Ir is the singular privilege of the present generation to witness the union in one person of the royal and prophetic offices. What philosophers and theologians might have pictured to themselves in their dreams, but could scarcely in their most enthusiastic moods have hoped to see practically realised, has become an actual and indisputable fact; and strange to say, it is in the centre of fashion, and not in the spiritual metropolis of the Christian world, that this phenomenon has manifested itself. Until the assumption of the reins of government by the Emperor Napoleon III., there was in the diplomacy of European nations something hard, cold, and pedantically formal, which seemed to be the exaggerated essence of secular and material domination.

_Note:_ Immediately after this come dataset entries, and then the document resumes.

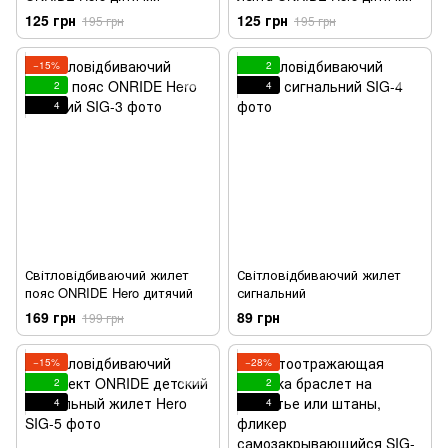
125 грн
125 грн
195 грн
195 грн
−15%
2
2
4
4
Світловідбиваючий жилет
Світловідбиваючий жилет
пояс ONRIDE Hero дитячий
сигнальний
169 грн
89 грн
199 грн
−15%
−28%
2
2
4
4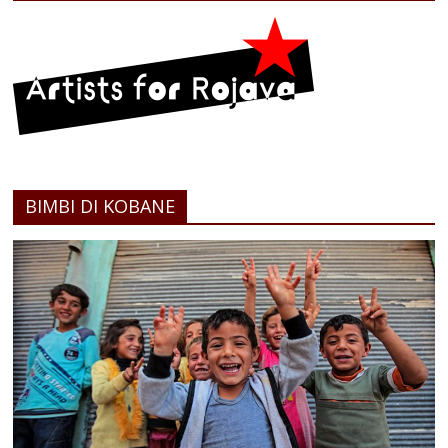
BIMBI DI KOBANE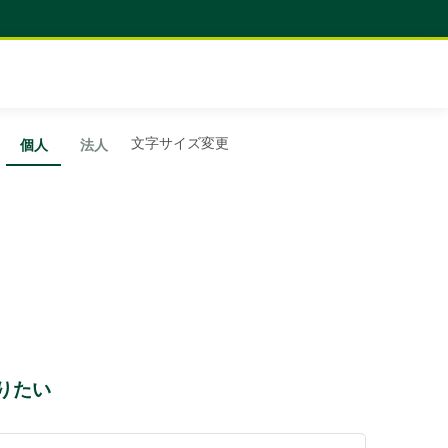
文字サイズ変更
個人
法人
知りたい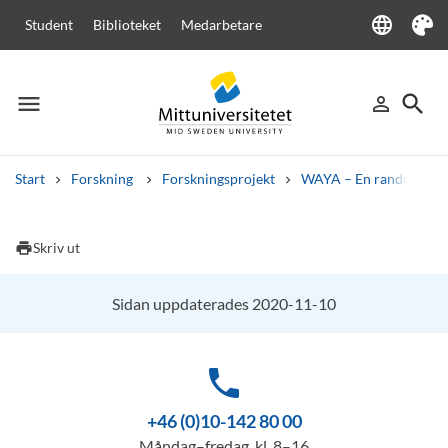
language
Student
Biblioteket
Medarbetare
Language
Tema
menu
search
person_outline
Meny
Logga in
Sök
Start
Forskning
Forskningsprojekt
WAYA – En randomiserad
Sök
Andra söktjänster
print
Skriv ut
Kurser och program
Kursplaner
Välkomstbrev
Personal
Lediga jobb
Sidan uppdaterades 2020-11-10
phone
+46 (0)10-142 80 00
Måndag–fredag, kl. 8–16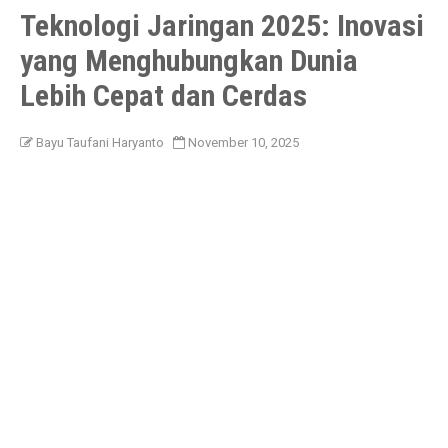
Teknologi Jaringan 2025: Inovasi
yang Menghubungkan Dunia
Lebih Cepat dan Cerdas
Bayu Taufani Haryanto
November 10, 2025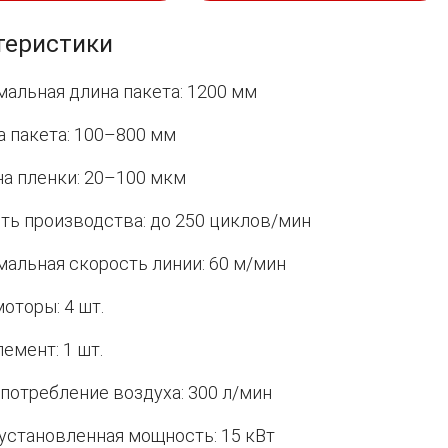
теристики
альная длина пакета: 1200 мм
 пакета: 100–800 мм
а пленки: 20–100 мкм
ть производства: до 250 циклов/мин
альная скорость линии: 60 м/мин
оторы: 4 шт.
емент: 1 шт.
потребление воздуха: 300 л/мин
установленная мощность: 15 кВт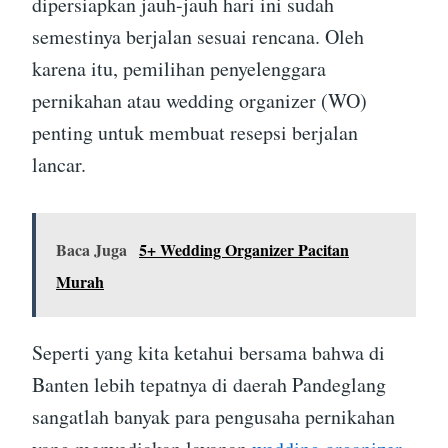
dipersiapkan jauh-jauh hari ini sudah
semestinya berjalan sesuai rencana. Oleh
karena itu, pemilihan penyelenggara
pernikahan atau wedding organizer (WO)
penting untuk membuat resepsi berjalan
lancar.
Baca Juga
5+ Wedding Organizer Pacitan
Murah
Seperti yang kita ketahui bersama bahwa di
Banten lebih tepatnya di daerah Pandeglang
sangatlah banyak para pengusaha pernikahan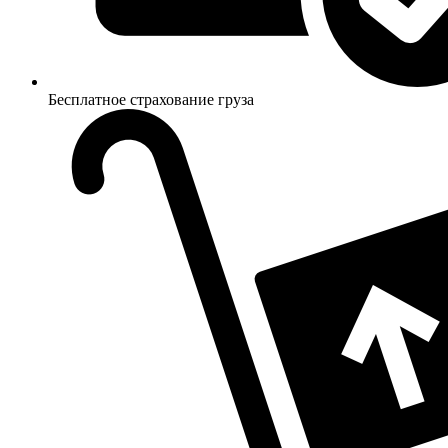
Бесплатное страхование груза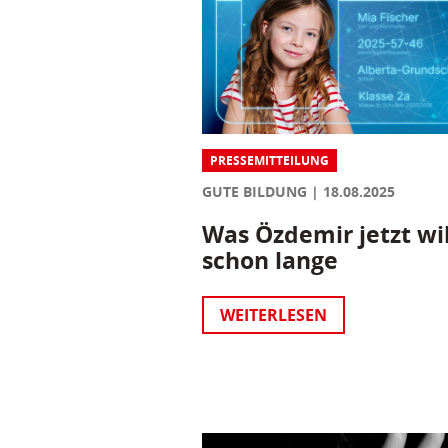
PRESSEMITTEILUNG
GUTE BILDUNG
18.08.2025
Was Özdemir jetzt wil
schon lange
WEITERLESEN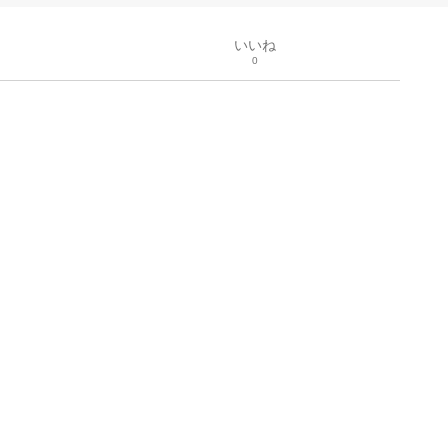
いいね
0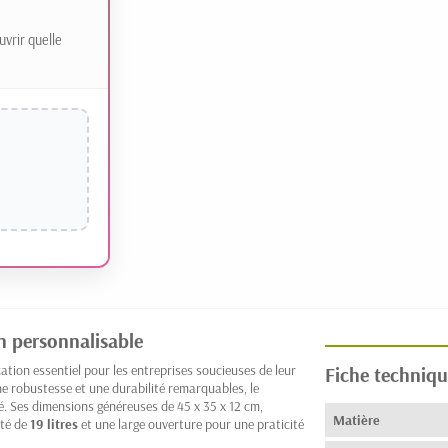
uvrir quelle
n personnalisable
ion essentiel pour les entreprises soucieuses de leur
Fiche techniqu
 une robustesse et une durabilité remarquables, le
té. Ses dimensions généreuses de 45 x 35 x 12 cm,
Matière
ité de
19 litres
et une large ouverture pour une praticité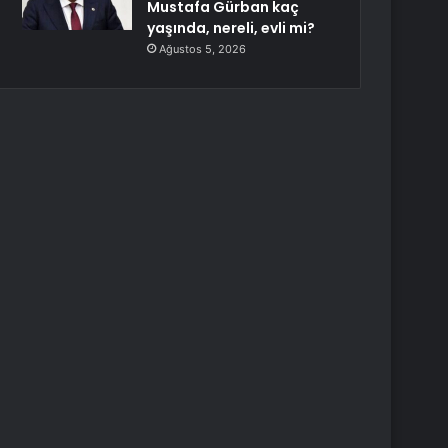
Mustafa Gürban kaç
yaşında, nereli, evli mi?
Ağustos 5, 2026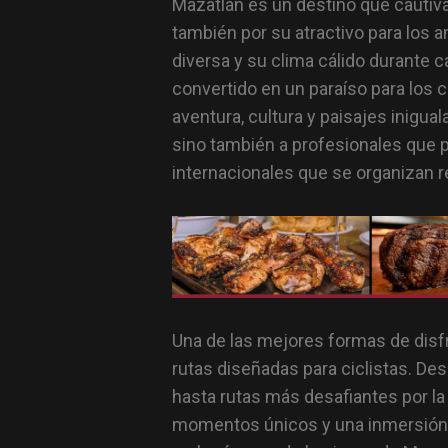
Mazatlán es un destino que cautiva
también por su atractivo para los a
diversa y su clima cálido durante c
convertido en un paraíso para los 
aventura, cultura y paisajes inigual
sino también a profesionales que 
internacionales que se organizan r
Una de las mejores formas de disfr
rutas diseñadas para ciclistas. Des
hasta rutas más desafiantes por l
momentos únicos y una inmersión p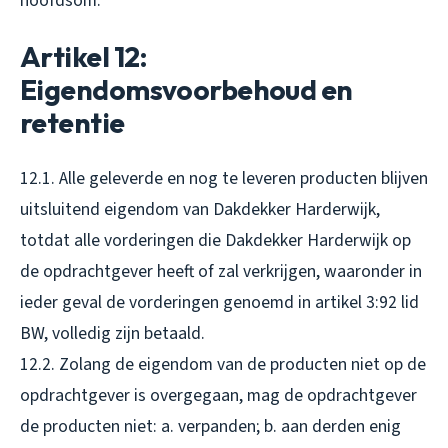
hoofdsom.
Artikel 12:
Eigendomsvoorbehoud en
retentie
12.1. Alle geleverde en nog te leveren producten blijven
uitsluitend eigendom van Dakdekker Harderwijk,
totdat alle vorderingen die Dakdekker Harderwijk op
de opdrachtgever heeft of zal verkrijgen, waaronder in
ieder geval de vorderingen genoemd in artikel 3:92 lid
BW, volledig zijn betaald.
12.2. Zolang de eigendom van de producten niet op de
opdrachtgever is overgegaan, mag de opdrachtgever
de producten niet: a. verpanden; b. aan derden enig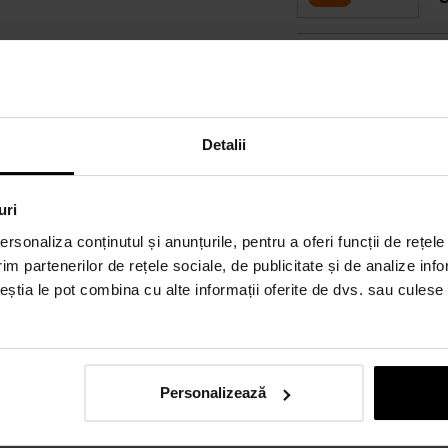
P
O
Detalii
uri
rsonaliza conținutul și anunțurile, pentru a oferi funcții de rețele
im partenerilor de rețele sociale, de publicitate și de analize info
ceștia le pot combina cu alte informații oferite de dvs. sau culese î
Personalizează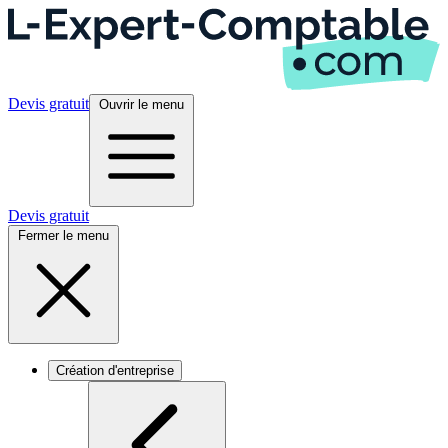
Devis gratuit
Ouvrir le menu
Devis gratuit
Fermer le menu
Création d'entreprise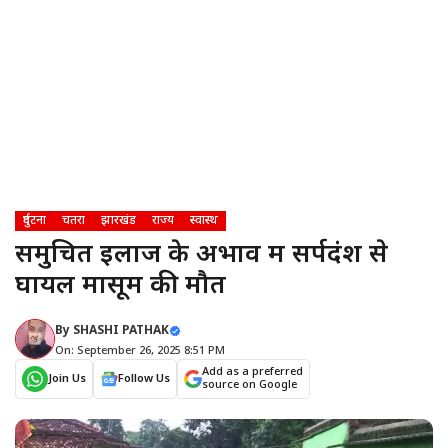
दुर्घटना
चतरा
झारखंड
राज्य
स्वास्थ
समुचित इलाज के अभाव में सर्पदंश से
घायल मासूम की मौत
By
SHASHI PATHAK
On: September 26, 2025 8:51 PM
Add as a preferred
Join Us
Follow Us
source on Google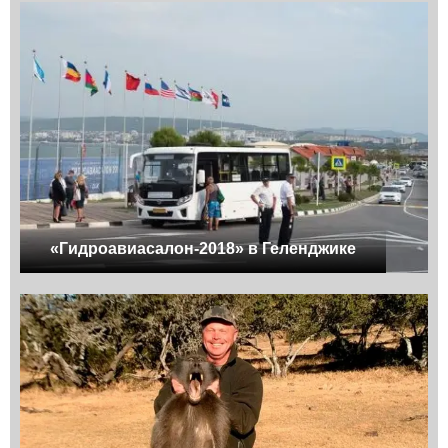
«Гидроавиасалон-2018» в Геленджике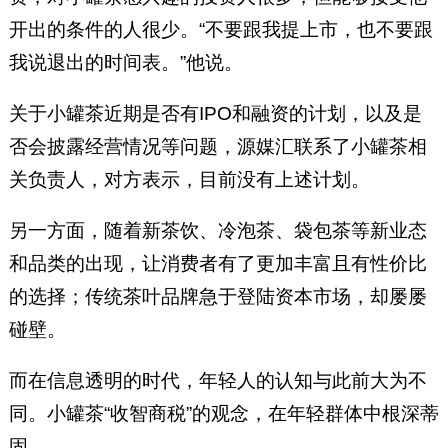
开出的条件的人很少。“不要跟我提上市，也不要跟
我说退出的时间表。”他说。
关于小罐茶近期是否有IPO和融资的计划，以及是
否会披露经营情况等问题，源媒汇联系了小罐茶相
关负责人，对方表示，目前没有上述计划。
另一方面，随着新茶饮、冷泡茶、袋包茶等新业态
和品类的出现，让消费者有了更加丰富且有性价比
的选择；传统茶叶品牌急于登陆资本市场，却屡屡
碰壁。
而在信息透明的时代，年轻人的认知与此前大为不
同。小罐茶“收智商税”的观念，在年轻群体中根深蒂
固。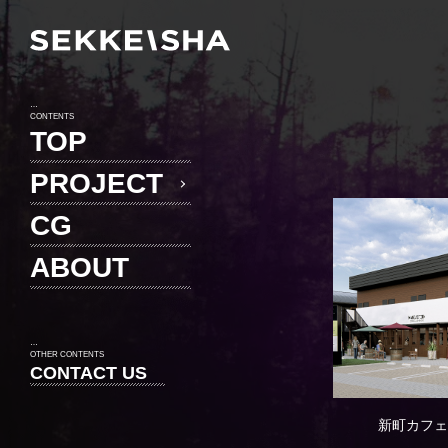
CONTENTS
TOP
PROJECT
CG
ABOUT
OTHER CONTENTS
CONTACT US
新町カフェ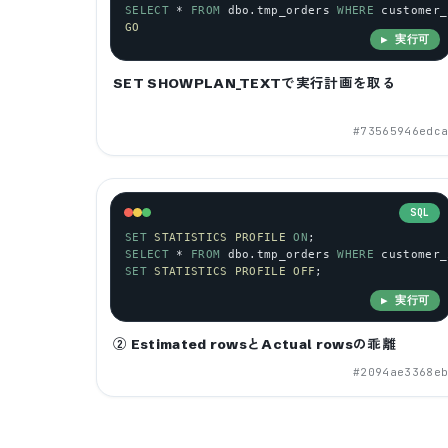
SELECT
 * 
FROM
dbo
.
tmp_orders
WHERE
customer_
GO
▶ 実行可
SET SHOWPLAN_TEXTで実行計画を取る
#
73565946edc
SQL
SET
STATISTICS
PROFILE
ON
;
SELECT
 * 
FROM
dbo
.
tmp_orders
WHERE
customer_
SET
STATISTICS
PROFILE
OFF
;
▶ 実行可
② Estimated rowsとActual rowsの乖離
#
2094ae3368e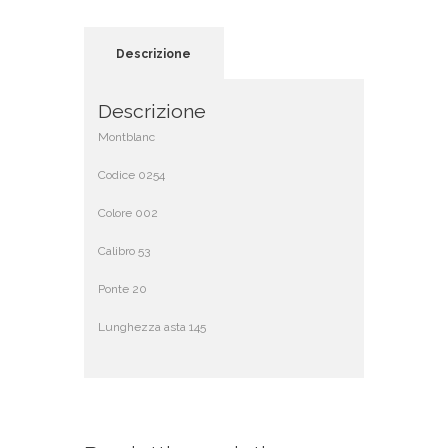
Descrizione
Descrizione
Montblanc
Codice 0254
Colore 002
Calibro 53
Ponte 20
Lunghezza asta 145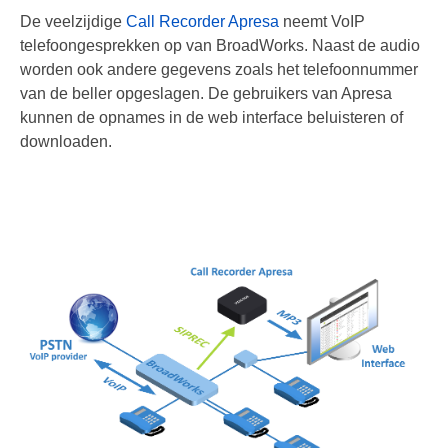
België
De veelzijdige
Call Recorder Apresa
neemt VoIP
telefoongesprekken op van BroadWorks. Naast de audio
Andere landen
worden ook andere gegevens zoals het telefoonnummer
Service en Support
van de beller opgeslagen. De gebruikers van Apresa
kunnen de opnames in de web interface beluisteren of
Help
downloaden.
Software
Firmware
Handleidingen
Offerte aanvragen
Supportformulier
Over ons
Algemene voorwaarden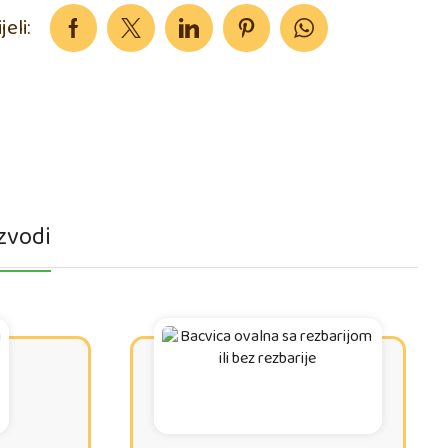
jeli:
zvodi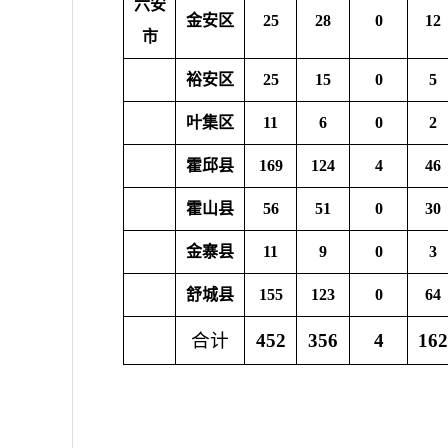
六安
金安区
25
28
0
12
市
裕安区
25
15
0
5
叶集区
11
6
0
2
霍邱县
169
124
4
46
霍山县
56
51
0
30
金寨县
11
9
0
3
舒城县
155
123
0
64
合计
452
356
4
162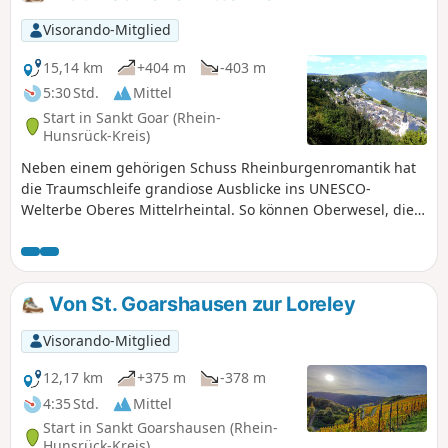
vorbei. Auf dieser Etappe ist absolute Trittsicherheit
gefragt.
Visorando-Mitglied
15,14 km
+404 m
-403 m
5:30 Std.
Mittel
Start in Sankt Goar (Rhein-
Hunsrück-Kreis)
Neben einem gehörigen Schuss Rheinburgenromantik hat
die Traumschleife grandiose Ausblicke ins UNESCO-
Welterbe Oberes Mittelrheintal. So können Oberwesel, die
Stadt der Türme, die Schönburg, Burg Katz, die Zollburg
Pfalzgrafenstein, Burg Rheinfels und der weltbekannte
Loreleyfelsen bewundert werden. Zum Schluss schweift
dann der Blick vom Aussichtsturm Spitzer Stein über die
Von St. Goarshausen zur Loreley
plateauartigen Hunsrückberge und jenseits des Rheintales
weit in den Taunus hinein.
Visorando-Mitglied
12,17 km
+375 m
-378 m
4:35 Std.
Mittel
Start in Sankt Goarshausen (Rhein-
Hunsrück-Kreis)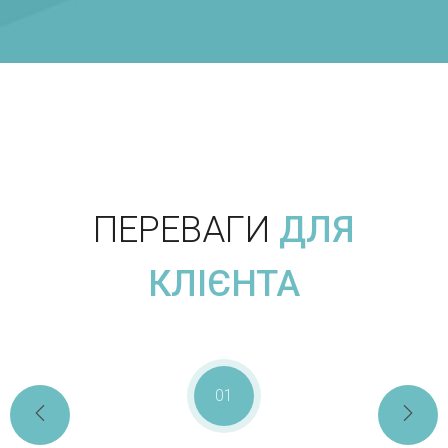
ПЕРЕВАГИ
ДЛЯ
КЛІЄНТА
01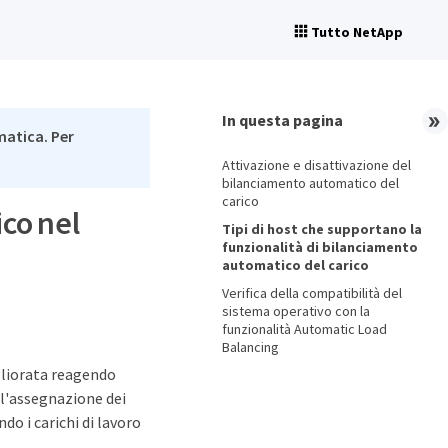
Tutto NetApp
In questa pagina
matica. Per
Attivazione e disattivazione del
bilanciamento automatico del
carico
ico nel
Tipi di host che supportano la
funzionalità di bilanciamento
automatico del carico
Verifica della compatibilità del
sistema operativo con la
funzionalità Automatic Load
Balancing
gliorata reagendo
l'assegnazione dei
do i carichi di lavoro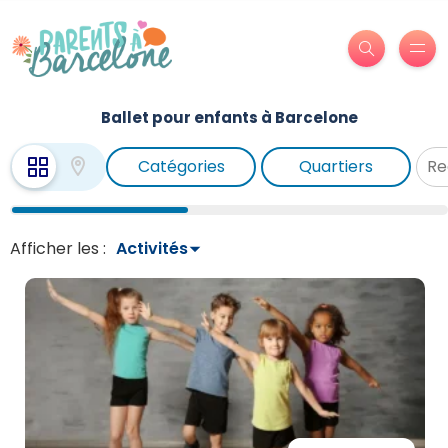
Ballet pour enfants à Barcelone
Catégories
Quartiers
Afficher les :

Great questions, under the intricate but systematic manipulation of well-trained diplomatists, were carefully and even anxiously emptied of any thing approaching to a declaration of vital principles at issue, and with a skill worthy of the most practised special-pleader were made to turn on secondary and unexciting points of detail, which might contain the kernel of the matter, but so disguised its existence from vulgar eyes, that no hereditary sensibilities were shocked by bold unconventionalities, and no popular attention was directed to a department of knowledge as sacred as the inner mysteries of the ancient priesthood. Compromise could scarcely be said to be a constant accompaniment to that of which it was a corporate part, and to the ordered vagueness of which its nature so completely assimilated. Real sentiment was as little to be found as in a lawyer's brief; and sentimental motives, when put forward, were as much matter of mere decent form as the considerations of love and duty introduced into legal documents. Now, however, there is a great change. Diplomacy has become suddenly subordinated to sentiment; the de-facto to the de-jure; the conventional to the "natural;" the practical to the theoretical; the actual to the traditional; in short, the present to the future and the past. If nations are summoned from their inglorious repose, it is by ancestral memories and bright prophetic visions.